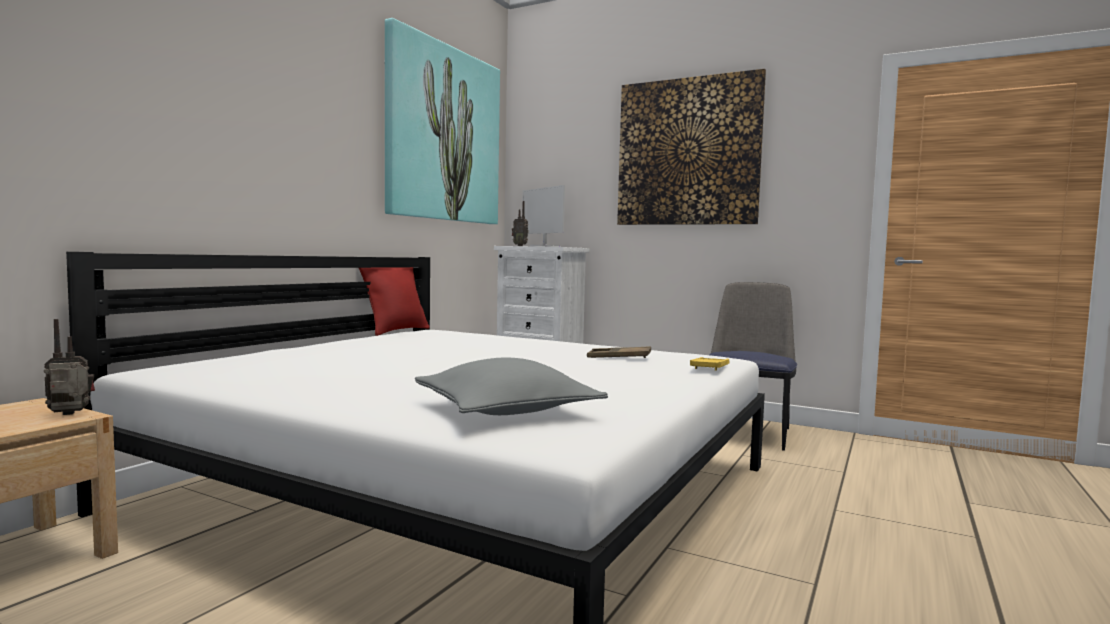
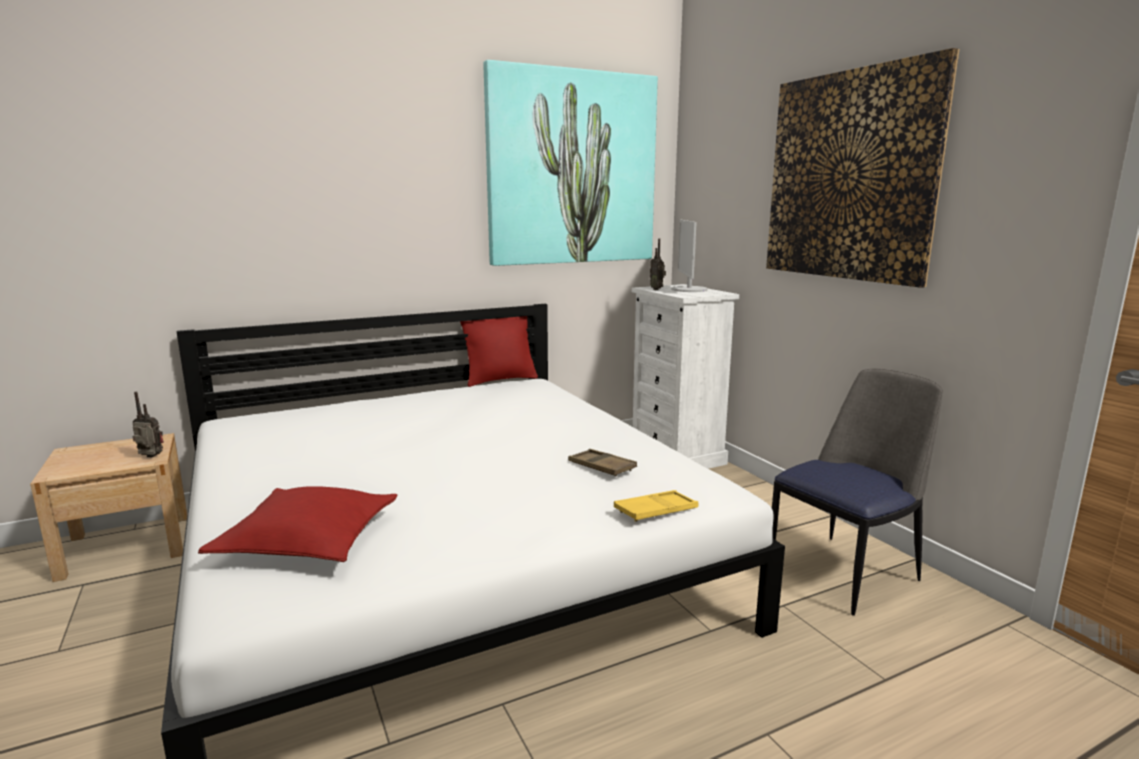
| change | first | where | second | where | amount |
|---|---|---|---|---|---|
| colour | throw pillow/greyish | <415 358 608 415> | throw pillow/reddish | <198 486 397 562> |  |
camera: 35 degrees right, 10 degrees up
━━━━━━━━━━━━━━━━
#### WORK TO COMPLETE
All lines from the one containing "colour | throw" through the end of the listing must be transcribed exactly. No other lines belong in the answer.

#### ANSWER TO THE EXERCISE
| colour | throw pillow/greyish | <415 358 608 415> | throw pillow/reddish | <198 486 397 562> |  |
camera: 35 degrees right, 10 degrees up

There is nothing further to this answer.